= Pseudo-John =

Authors who wrote as Saints John

Pseudo-John is the name given to pseudepigraphical authors who wrote in the name of various early Christian church leaders named John to give their own works greater legitimacy. Works attributed to a Pseudo-John include:
- Works written in the name of John the Apostle or John the Evangelist:
  - Apocalypse of Pseudo-John, a pseudo-prophetic text based on the Book of Daniel 10.1-12.13,45 concerning the end of time.
  - Liber de Dormitione Mariae, an apocryphal narrative of the death of Mary (5th or 6th century)

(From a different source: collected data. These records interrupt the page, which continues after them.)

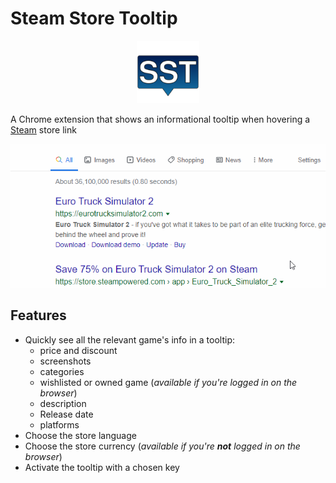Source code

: # Steam Store Tooltip

<p align="center">
  <img src="src/img/icon.svg" width="100">
</p>

A Chrome extension that shows an informational tooltip when hovering a [Steam](https://store.steampowered.com) store link

<p align="center">
  <img src="demo.gif">
</p>

## Features
- Quickly see all the relevant game's info in a tooltip:
  - price and discount
  - screenshots
  - categories
  - wishlisted or owned game (_available if you're logged in on the browser_)
  - description
  - Release date
  - platforms
- Choose the store language
- Choose the store currency (_available if you're __not__ logged in on the browser_)
- Activate the tooltip with a chosen key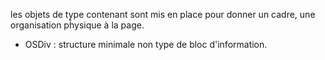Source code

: les objets de type contenant sont mis en place pour donner un cadre, une organisation pĥysique à la page.

* OSDiv :
    structure minimale non type de bloc d'information.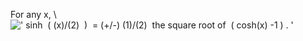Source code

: For any x, \\
![' sinh  ( (x)/(2)  )  = (+/-) (1)/(2)  the square root of  ( cosh(x) -1 ) . '](../dictionary/equation_images/3827.1..png)
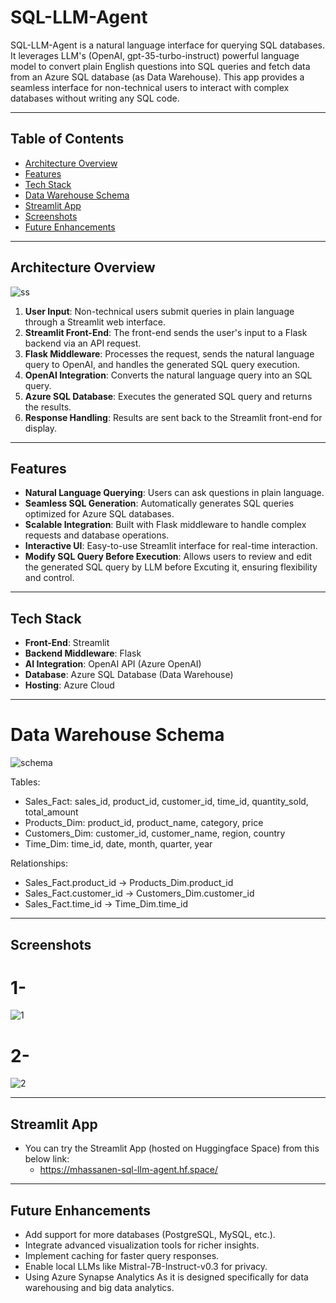 # SQL-LLM-Agent

SQL-LLM-Agent is a natural language interface for querying SQL databases. It leverages LLM's (OpenAI, gpt-35-turbo-instruct) powerful language model to convert plain English questions into SQL queries and fetch data from an Azure SQL database (as Data Warehouse). This app provides a seamless interface for non-technical users to interact with complex databases without writing any SQL code.

---

## Table of Contents

- [Architecture Overview](#architecture-overview)  
- [Features](#features)  
- [Tech Stack](#tech-stack)
- [Data Warehouse Schema](#data-warehouse-schema)
- [Streamlit App](#streamlit-app)  
- [Screenshots](#screenshots)
- [Future Enhancements](#future-enhancements)  

---

## **Architecture Overview**

![ss](https://github.com/user-attachments/assets/687ce2ce-4136-4274-adb8-3041a7a67eb7)


1. **User Input**: Non-technical users submit queries in plain language through a Streamlit web interface.
2. **Streamlit Front-End**: The front-end sends the user's input to a Flask backend via an API request.
3. **Flask Middleware**: Processes the request, sends the natural language query to OpenAI, and handles the generated SQL query execution.
4. **OpenAI Integration**: Converts the natural language query into an SQL query.
5. **Azure SQL Database**: Executes the generated SQL query and returns the results.
6. **Response Handling**: Results are sent back to the Streamlit front-end for display.

---

## **Features**

- **Natural Language Querying**: Users can ask questions in plain language.
- **Seamless SQL Generation**: Automatically generates SQL queries optimized for Azure SQL databases.
- **Scalable Integration**: Built with Flask middleware to handle complex requests and database operations.
- **Interactive UI**: Easy-to-use Streamlit interface for real-time interaction.
- **Modify SQL Query Before Execution**: Allows users to review and edit the generated SQL query by LLM before Excuting it, ensuring flexibility and control.

---

## **Tech Stack**

- **Front-End**: Streamlit
- **Backend Middleware**: Flask
- **AI Integration**: OpenAI API (Azure OpenAI)
- **Database**: Azure SQL Database (Data Warehouse)
- **Hosting**: Azure Cloud

---

# **Data Warehouse Schema**
![schema](https://github.com/user-attachments/assets/ff313a72-25a9-4cb7-af4d-1fbbb264a284)


Tables:
- Sales_Fact: sales_id, product_id, customer_id, time_id, quantity_sold, total_amount
- Products_Dim: product_id, product_name, category, price
- Customers_Dim: customer_id, customer_name, region, country
- Time_Dim: time_id, date, month, quarter, year

Relationships:
- Sales_Fact.product_id -> Products_Dim.product_id
- Sales_Fact.customer_id -> Customers_Dim.customer_id
- Sales_Fact.time_id -> Time_Dim.time_id

---

## **Screenshots**
# 1-
![1](https://github.com/user-attachments/assets/753a8650-34c2-4a69-89a3-49203bb40abe)

# 2-
![2](https://github.com/user-attachments/assets/18f09d7f-801f-464a-9480-673951066dd9)

---

## **Streamlit App**
  - You can try the Streamlit App (hosted on Huggingface Space) from this below link:
      - https://mhassanen-sql-llm-agent.hf.space/
---

## **Future Enhancements**
- Add support for more databases (PostgreSQL, MySQL, etc.).
- Integrate advanced visualization tools for richer insights.
- Implement caching for faster query responses.
- Enable local LLMs like Mistral-7B-Instruct-v0.3 for privacy.
- Using Azure Synapse Analytics As it is designed specifically for data warehousing and big data analytics.


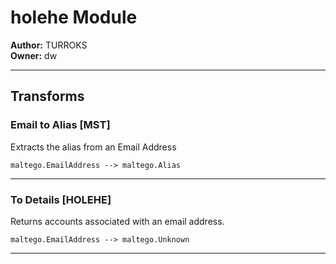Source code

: # holehe Module

**Author:** TURROKS
<br/>
**Owner:** dw

---

## Transforms 

### Email to Alias [MST]

Extracts the alias from an Email Address

`maltego.EmailAddress --> maltego.Alias`

---

### To Details [HOLEHE]

Returns accounts associated with an email address.

`maltego.EmailAddress --> maltego.Unknown`

---

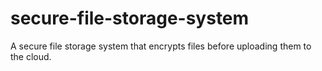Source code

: # secure-file-storage-system
A secure file storage system that encrypts files before uploading them to the cloud.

  - Apocryphon of John, a 2nd-century Sethian text
- Works written in the name of John of Damascus, called the Pseudo-Damascene, Pseudo–John of Damascus, or Pseudo–John Damascene:
  - Epistula ad Theophilum imperatorem de sanctis et venerandis imaginibus
  - Sacra parallela
  - De iis qui in fide dormierunt (Concerning those who have died in the faith). Rejected as spurious by Francisco Suárez, Bellarmine, and Le Quien, on account of its doctrinal discrepancies and its fabulous character.

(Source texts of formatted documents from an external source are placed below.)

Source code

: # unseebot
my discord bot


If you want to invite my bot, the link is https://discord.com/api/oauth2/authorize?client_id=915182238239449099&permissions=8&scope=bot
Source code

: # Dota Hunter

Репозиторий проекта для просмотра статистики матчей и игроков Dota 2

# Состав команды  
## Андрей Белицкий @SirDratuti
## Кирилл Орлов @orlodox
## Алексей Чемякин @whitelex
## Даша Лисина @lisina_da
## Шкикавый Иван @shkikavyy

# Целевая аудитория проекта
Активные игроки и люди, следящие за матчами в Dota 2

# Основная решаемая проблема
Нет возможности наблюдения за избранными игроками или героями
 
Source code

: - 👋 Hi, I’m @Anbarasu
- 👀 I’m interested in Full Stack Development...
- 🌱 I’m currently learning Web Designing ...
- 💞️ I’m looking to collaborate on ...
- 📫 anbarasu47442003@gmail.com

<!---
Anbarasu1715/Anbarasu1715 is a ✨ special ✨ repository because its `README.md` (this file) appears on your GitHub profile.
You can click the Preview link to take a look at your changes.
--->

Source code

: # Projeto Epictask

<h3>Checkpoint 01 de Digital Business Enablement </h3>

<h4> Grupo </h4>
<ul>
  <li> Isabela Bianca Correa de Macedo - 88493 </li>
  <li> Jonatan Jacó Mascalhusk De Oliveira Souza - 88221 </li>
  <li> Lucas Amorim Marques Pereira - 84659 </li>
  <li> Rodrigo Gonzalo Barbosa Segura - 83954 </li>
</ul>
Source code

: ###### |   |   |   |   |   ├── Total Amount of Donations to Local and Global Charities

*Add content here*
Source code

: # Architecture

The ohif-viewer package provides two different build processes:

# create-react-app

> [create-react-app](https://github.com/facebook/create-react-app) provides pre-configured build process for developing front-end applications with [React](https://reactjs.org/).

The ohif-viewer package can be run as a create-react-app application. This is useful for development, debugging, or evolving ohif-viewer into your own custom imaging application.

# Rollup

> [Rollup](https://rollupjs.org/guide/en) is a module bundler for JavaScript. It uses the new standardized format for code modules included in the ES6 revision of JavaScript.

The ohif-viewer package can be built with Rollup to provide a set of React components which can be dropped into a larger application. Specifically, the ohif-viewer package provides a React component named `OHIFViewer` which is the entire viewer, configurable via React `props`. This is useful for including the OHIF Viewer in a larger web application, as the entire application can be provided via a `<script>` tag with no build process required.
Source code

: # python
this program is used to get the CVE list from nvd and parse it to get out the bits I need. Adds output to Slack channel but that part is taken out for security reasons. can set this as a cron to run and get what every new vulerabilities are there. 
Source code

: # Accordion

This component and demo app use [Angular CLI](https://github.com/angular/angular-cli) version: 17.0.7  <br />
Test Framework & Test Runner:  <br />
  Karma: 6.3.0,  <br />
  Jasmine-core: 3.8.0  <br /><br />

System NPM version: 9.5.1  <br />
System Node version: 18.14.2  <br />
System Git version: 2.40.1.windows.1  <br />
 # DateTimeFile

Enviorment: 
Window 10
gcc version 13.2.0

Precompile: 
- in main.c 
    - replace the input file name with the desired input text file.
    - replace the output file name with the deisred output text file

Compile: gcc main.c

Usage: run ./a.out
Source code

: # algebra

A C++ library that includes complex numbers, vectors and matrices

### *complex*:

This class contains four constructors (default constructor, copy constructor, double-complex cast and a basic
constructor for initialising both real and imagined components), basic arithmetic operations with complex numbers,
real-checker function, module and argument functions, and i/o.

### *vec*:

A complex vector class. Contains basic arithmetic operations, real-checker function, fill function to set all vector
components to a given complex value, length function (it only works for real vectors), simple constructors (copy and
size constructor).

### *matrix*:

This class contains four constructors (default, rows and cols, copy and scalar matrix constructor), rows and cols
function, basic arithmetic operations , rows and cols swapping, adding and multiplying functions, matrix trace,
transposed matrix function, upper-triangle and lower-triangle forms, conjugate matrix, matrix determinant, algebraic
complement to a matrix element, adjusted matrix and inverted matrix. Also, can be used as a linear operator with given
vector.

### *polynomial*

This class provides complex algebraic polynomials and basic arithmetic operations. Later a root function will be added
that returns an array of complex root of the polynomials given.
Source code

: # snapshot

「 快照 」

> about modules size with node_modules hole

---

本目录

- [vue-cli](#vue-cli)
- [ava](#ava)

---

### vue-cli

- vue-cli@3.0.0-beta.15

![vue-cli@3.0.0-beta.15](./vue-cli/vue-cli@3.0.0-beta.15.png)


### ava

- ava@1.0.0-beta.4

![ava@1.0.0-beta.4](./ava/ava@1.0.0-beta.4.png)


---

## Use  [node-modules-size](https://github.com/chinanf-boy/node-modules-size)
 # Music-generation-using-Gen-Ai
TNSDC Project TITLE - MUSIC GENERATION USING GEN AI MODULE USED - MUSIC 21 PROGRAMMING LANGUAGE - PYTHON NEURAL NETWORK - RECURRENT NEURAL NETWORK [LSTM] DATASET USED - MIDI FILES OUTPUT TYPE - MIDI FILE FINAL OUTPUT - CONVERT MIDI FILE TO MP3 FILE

- Works written in the name of John Chrysostom, called Pseudo-Chrysostom:
  - Opus Imperfectum in Matthaeum, comments on the Gospel of Matthew ostensibly collected from secondary manuscripts.
  - The Encomium of John the Baptist, an apocryphal hagiography of John the Baptist.

The name Pseudo-John is not used for the authors of the Johannine works (the Gospel of John, the Epistles of John, and the Book of Revelation). The authors of some of these texts give their name as John, but did not write in the name of someone else.